* **Instructions for the task**
Copy the complete listing word for word, but do not carry over any images.
==*==
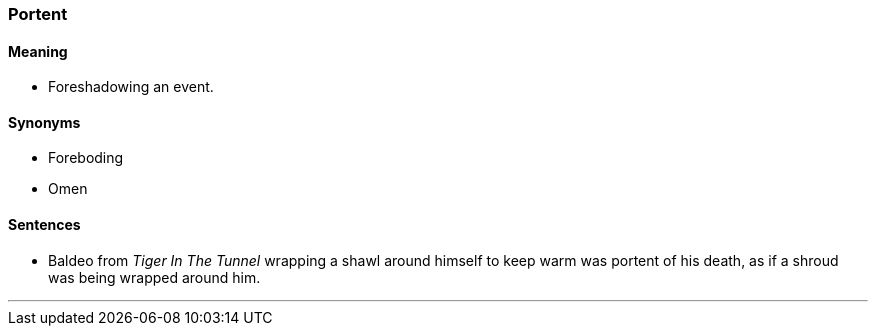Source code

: === Portent

==== Meaning

* Foreshadowing an event.

==== Synonyms

* Foreboding
* Omen

==== Sentences

* Baldeo from _Tiger In The Tunnel_ wrapping a shawl around himself to keep warm was [.underline]#portent# of his death, as if a shroud was being wrapped around him.

'''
==*==
* **Task output**
Source code

: === Portent

==== Meaning

* Foreshadowing an event.

==== Synonyms

* Foreboding
* Omen

==== Sentences

* Baldeo from _Tiger In The Tunnel_ wrapping a shawl around himself to keep warm was [.underline]#portent# of his death, as if a shroud was being wrapped around him.

'''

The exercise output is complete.